Elu ale ja nawet nie pomyślałam, że to może być egoistyczne z Twojej strony:). Wręcz przeciwnie. Czasem, żeby coś zmienić trzeba zacząć od siebie.
Już jest nowy numer:
Z O B A C Z !
Elu ale ja nawet nie pomyślałam, że to może być egoistyczne z Twojej strony:). Wręcz przeciwnie. Czasem, żeby coś zmienić trzeba zacząć od siebie.
Aniu, wiem :)
wiem, że każdy "forumowicz " tutaj pragnie dobrze doradzić każdemu, według swojej wiedzy i kierując sie swoim doświadczeniem i tak do odbierajmy.
I pamiętaj ; nie czasem - ale zawsze, zaczynamy od siebie :)
Życzę Ci wytrwałości w modlitwie :)
Witaj Aniu
skończyłam moja NP, a kciuk trochę lepiej. Rano jest dlaej sztywny ale w ciągu dnia juz się "rusza".

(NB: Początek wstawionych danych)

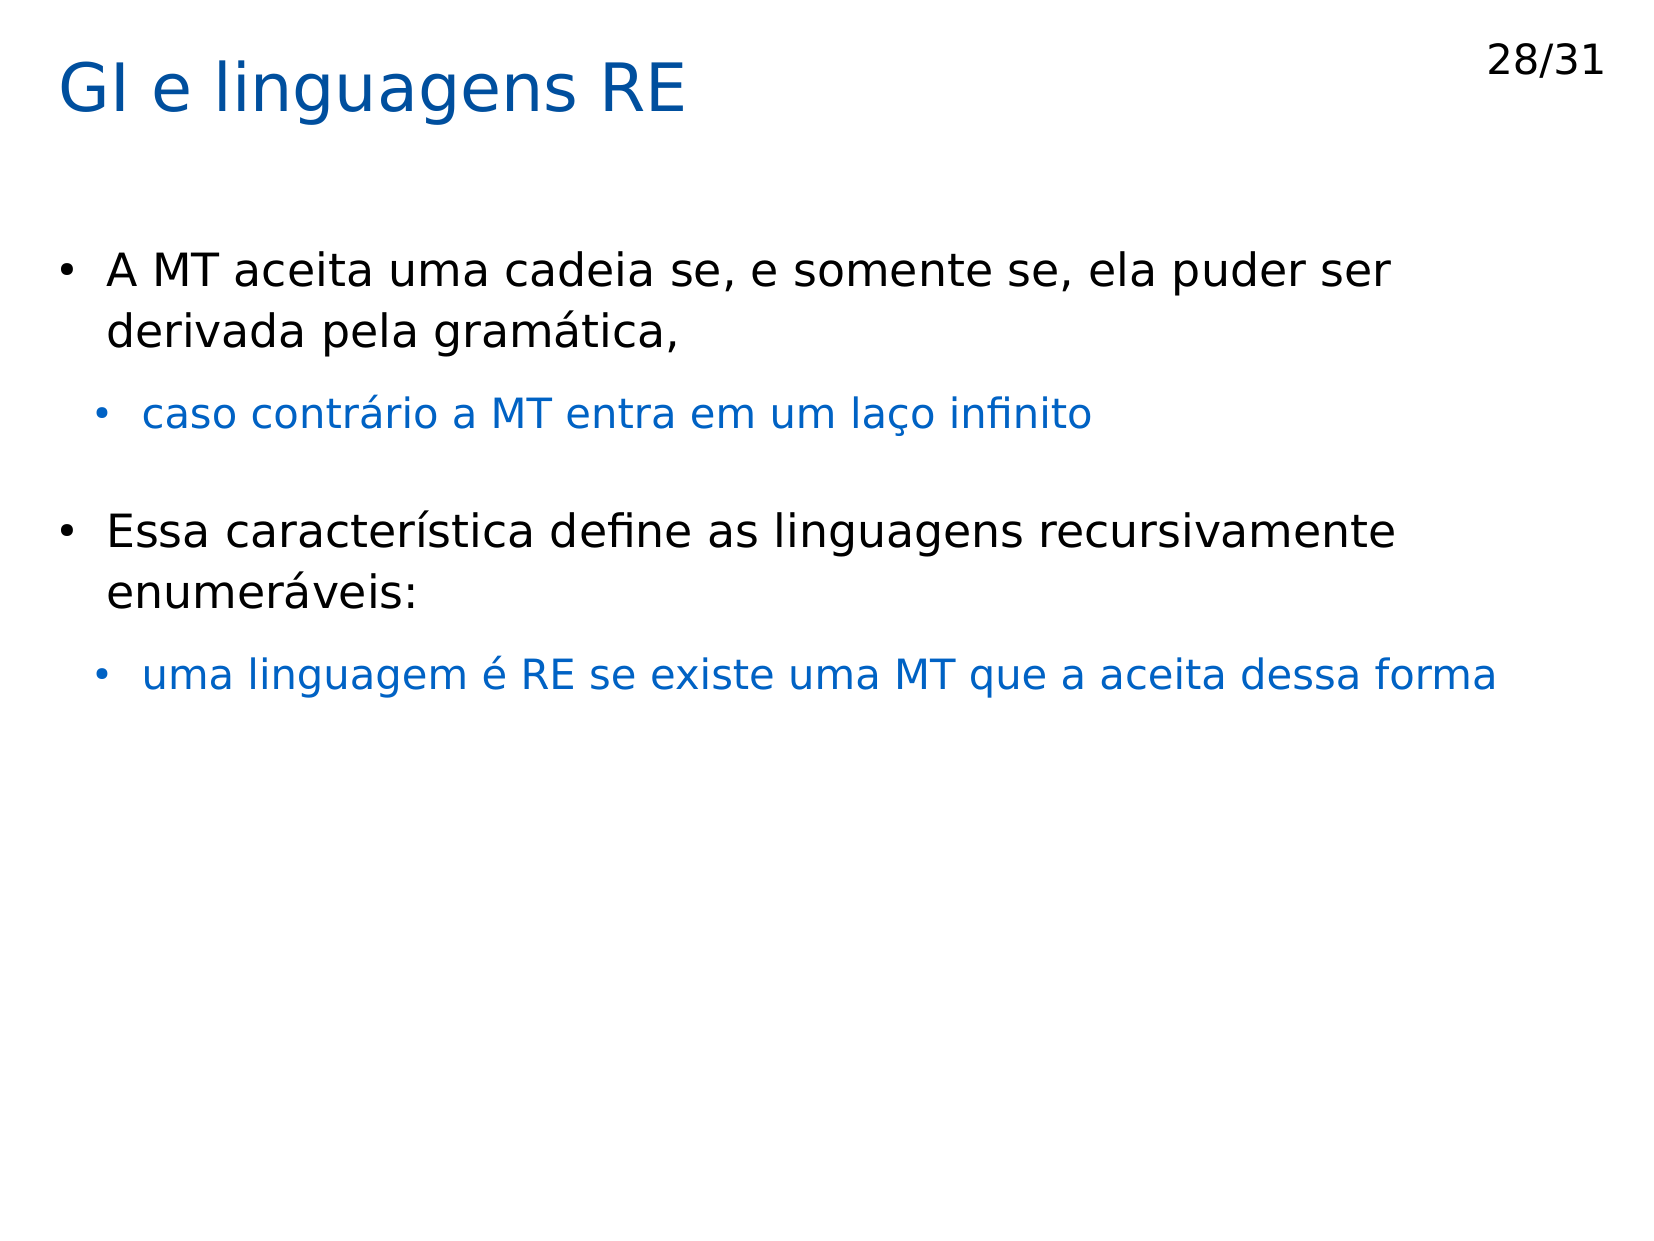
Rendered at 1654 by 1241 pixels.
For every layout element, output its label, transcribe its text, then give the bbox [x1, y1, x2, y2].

list A MT aceita uma cadeia se, e somente se, ela puder ser derivada pela gramática, caso contrário a MT entra em um laço infinito Essa característica define as linguagens recursivamente enumeráveis: uma linguagem é RE se existe uma MT que a aceita dessa forma [59, 236, 1595, 1211]
title GI e linguagens RE [59, 29, 1506, 148]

Ale Aniu chcę sie z Toba podzielić tym, co dzisiaj wysłuchałam; słuchając ks Mariana Rajchela. Nie napiszę Ci teraz słowo w słowo ale próbowalam notować to co mówi;
Gdy po modlitwie jakieś miejsce zaczyna boleć lub coś się złego dzieje to znaczy, że uzdrowienia dokonało się miejsce. które było narażane na "zlo". Bo ciało (nie tylko dusza) bierze udział w uwolnieniu od zła. Chrystus uzdrawia rónież ciało. Jezus dotyka tych miejsc. I ks Rajchel radzi te chore miejsca posmarować oliwą egzorcyzmowaną.
Wiem, że każda część ciała dotyczy "czegoś" - wiem czego kciuk.
pozdrawiam Cię
Ja odkąd tylko postanowiłam zacząć drugą NP też borykam się jakby z jakimś ,,atakiem,, chorób.... A teraz w trakcie odmawiania miałam dosłownie takie bóle brzucha , że mało w nocy po karetkę nie dzwoniłam. Żadne tabletki nie pomagały a ja nie miałam pojęcia co mam robić. Wszystkie moje choroby nagle się odzywają . Nie wiem czy to ma związek z NP , ale od kilku dni gdzies ta myśl do mnie powraca :)
Asiu
Nieprzyjemności dostajemy po to, byśmy stali się lepsi i tym samym podobali się Bogu.
Należy poprzez modlitwę oddać Bogu nasze złości , nieprzyjemności. Przeanalizuj Asiu swoje życie i sprawdź ile razy krytykowałaś ludzi, wyrzekałaś się miłości (nie tylko do drugiego człowieka) ile razy miałaś niechęc do życia. Nasza praca nad sobą poprzez modlitwę jest bardzo ważna choć trudna i to trzeba czasu. A ze "starych" grzechów trzeba się uwolnić.
Im bardziej zależymy od ludzkiego szczęścia, tym mniej jest w nas miłości i więcej obraz i bólu. Póki jesteśmy jego niewolnikami to musimy kogoś deptać - albo siebie albo innych.
Modlitwa o uzdrowienie, uwolnienie od grzechu popycha nas ku tworzeniu, miłości, wybaczaniu i własnej zmianie.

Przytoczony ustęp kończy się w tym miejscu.